Finding Meaning in the Pursuit of Meaning

After studying philosophy and psychology by myself for a little less than a year. I’d like to share with you my views on life.

If I were to gave myself labels for my ever-changing and evolving philosophy of life, at this moment I’d consider myself as a mix of the following philosophies:

1. Absurdism

Finding meaning in the pursuit of meaning. Laughing at the comedy of existence, because behind it all, there is nothing. Recognising that the universe is at large indifferent. This is not a cause of conflict as I do not expect to seek meaning from the universe, neither do I believe in a God that can help me find meaning in it, there is no ultimate truth.

The contrary would be philosophical suicide, that is, shutting down one’s mental faculties believing in something that isn’t true but is easy and convenient for us to believe in. This would project us into a supernatural realm, undermining the value and grandeur of this life. We must strive to love this life as much as possible, as it is the only shot we get.

What is asked ::
1. Return, word for word, the portion of the essay on finding meaning starting with "1. Absurdism" and going on through "no ultimate truth.".
2. Resume the essay on finding meaning, picking up right after its final sentence.

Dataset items

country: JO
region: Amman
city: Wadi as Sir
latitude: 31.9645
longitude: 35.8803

---

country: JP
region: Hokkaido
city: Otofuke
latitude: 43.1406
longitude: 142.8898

Responses ::
1.
1. Absurdism

Finding meaning in the pursuit of meaning. Laughing at the comedy of existence, because behind it all, there is nothing. Recognising that the universe is at large indifferent. This is not a cause of conflict as I do not expect to seek meaning from the universe, neither do I believe in a God that can help me find meaning in it, there is no ultimate truth.

2.
2. Nietschean

Creating value out of the abyss of life, through sheer will to power, which is the inherent condition of all life. Striving to the figure of the Ubermensch while knowing it never to be an end-goal. There is no end, other than Death. Death is something to be embraced, not something that causes anxiety and paralyses us. To recognise what to value in life in the context of the reality of death and of the suffering inherent to life, ultimately to love our fate (amor fati).

3. Stoicism

The stoics are often misunderstood. It is not meant to mean facing pain or hardship without the display of feeling and without complaint. That would be prejudicial as eliminating one’s emotions is bound to end in chaos. It is rather the domestication of your emotions, not the elimination of them.

It is not cold-hearted or lacks empathy but rather deals with life as it is, without illusions. Focusing on everything we can control and not the things we cannot control. Achieving excellence through the virtues of wisdom, justice, courage and temperance (self-control). Not becoming a slave to your vices.

4. Jungian psychology

The psyche is composed of the conscious and the unconscious. We must accept that we have no control over the unconscious and strive to reach individuation or self-realisation, knowing it to be a life-long process.

Avoiding as much as possible having a persona (a mask that conceals our true self), and integrating our shadow (the unknown dark side of the personality). Having a solid foundation in our psyche can help us become much more aware of who we truly are, and that there are elements in our psyche beyond our control.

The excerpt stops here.